That's right, stromboli in a mason jar.
I couldn't make this up if I tried, but the queen of mason jar cooking is always surprising me with awesome stuff, like this recipe which left my kids drooling and begging for more. Truth be told, it didn't last long at all and right after homeschooling, I'll be making a double batch to freeze.
Mason Jar Stromboli
For the dough...
2 T. yeast
1 tsp. sugar
1 cup very warm
2 1/2 cups AP flour
1 tsp. Kosher salt
about 12 Provolone Cheese slices
about 18 slices Genoa Salami
Italian Seasoning for sprinkling
Garlic Salt for sprinkling
Parmesan cheese for sprinkling
In a large bowl place yeast and sugar. Pour warm water over yeast and let set for 2 minutes, then stir in flour and salt. Kneed until a soft dough ball forms. You may have to add pinches of flour if the dough is still sticky. Roll out on a large floured surface into a big rectangle 1/4 inch thick.
Lay out 2 rows of cheese, you can use provolone or a blend, I used provolone and Munster because that is what I had. Then lay out three rows of salami. Sprinkle with garlic salt, Italian Seasonings, and Parmesan cheese.

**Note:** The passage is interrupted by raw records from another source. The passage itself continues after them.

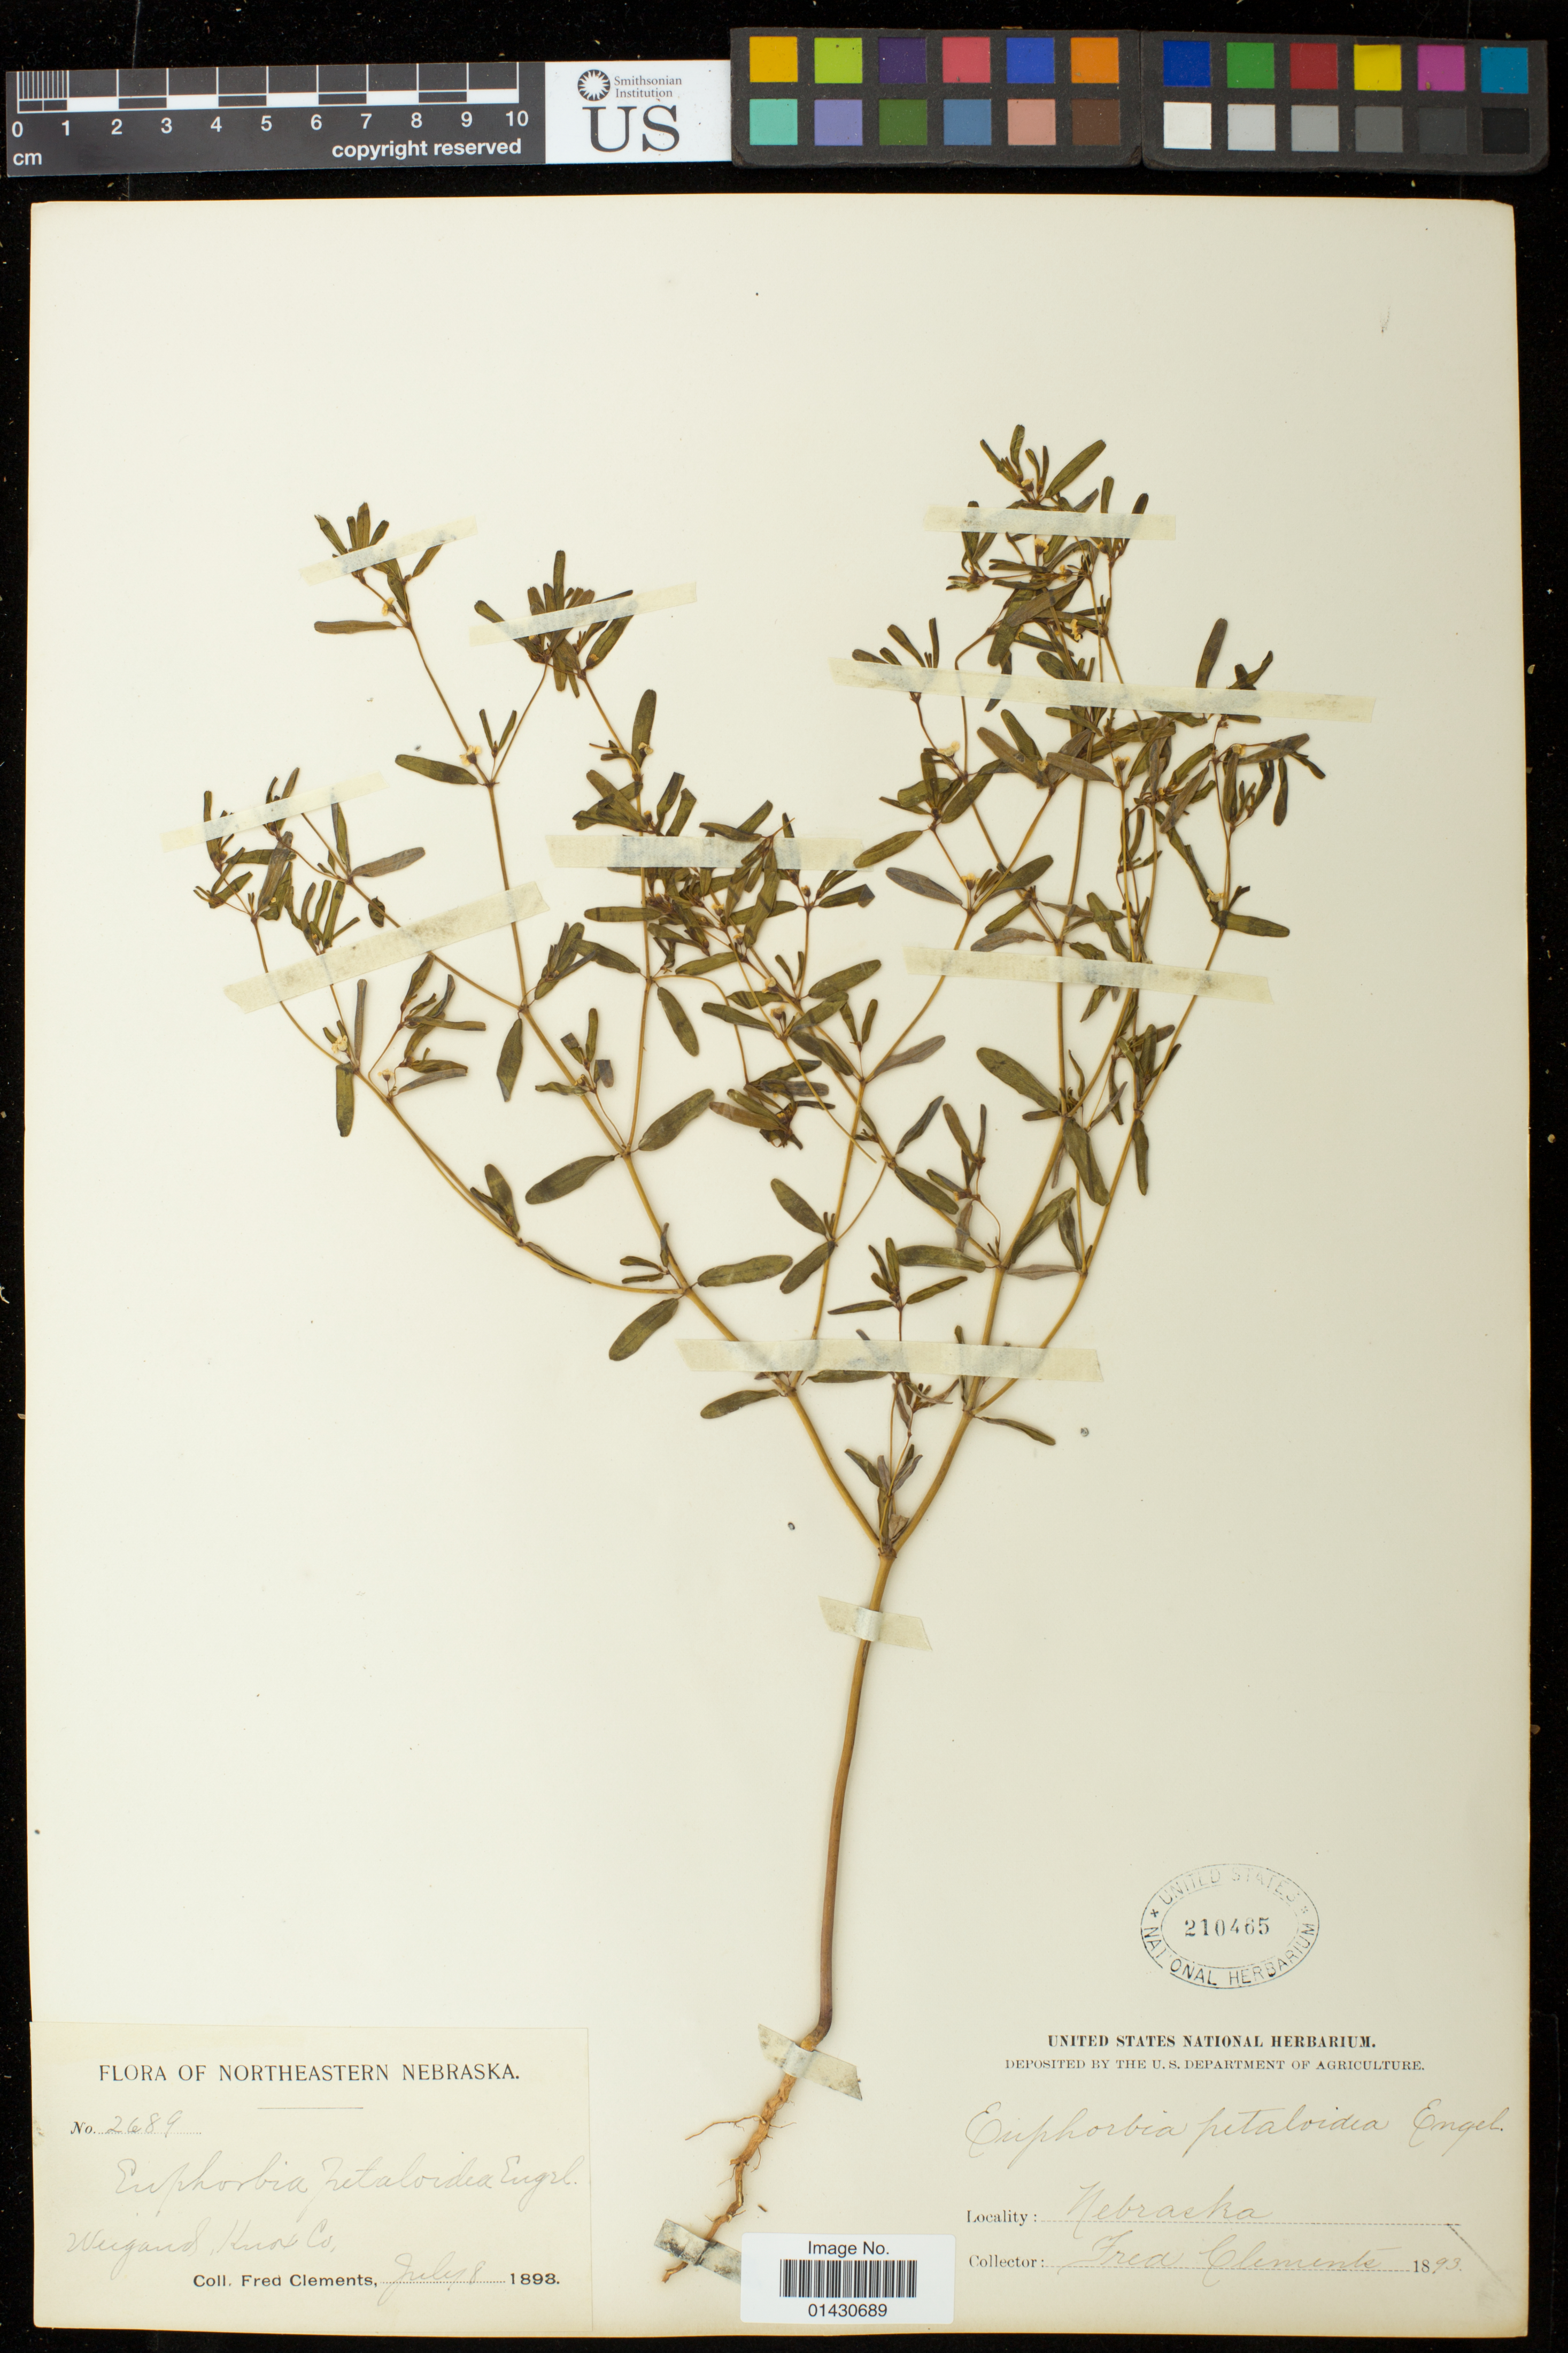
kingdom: Plantae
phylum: Tracheophyta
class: Magnoliopsida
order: Malpighiales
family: Euphorbiaceae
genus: Euphorbia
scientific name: Euphorbia missurica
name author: Raf.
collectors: F. E. Clements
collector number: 2689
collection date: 1893-07-08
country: United States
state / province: Nebraska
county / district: Knox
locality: Weigand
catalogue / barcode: US 210465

Starting at the end farthest from you, start rolling the dough toward you being sure you are making a tight roll. Pinch the seam closed. Using a sharp knife, cut the stromboli into 12 rolls.
Place in greased 8 ounce wide mouth mason jars. (she uses baby food size, but I don't have those, I used the smallest ones I had)
Bake at 375 degrees for about 25-30 minutes or until golden brown and cooked through.
Cool completely before lidding. Store in the refrigerator or freezer until ready to use. Serve with a small jar of Marinara Sauce. Reheat unlidded in the microwave for 30 second increments until desired temperature. Jar will be hot, use caution. Makes 12.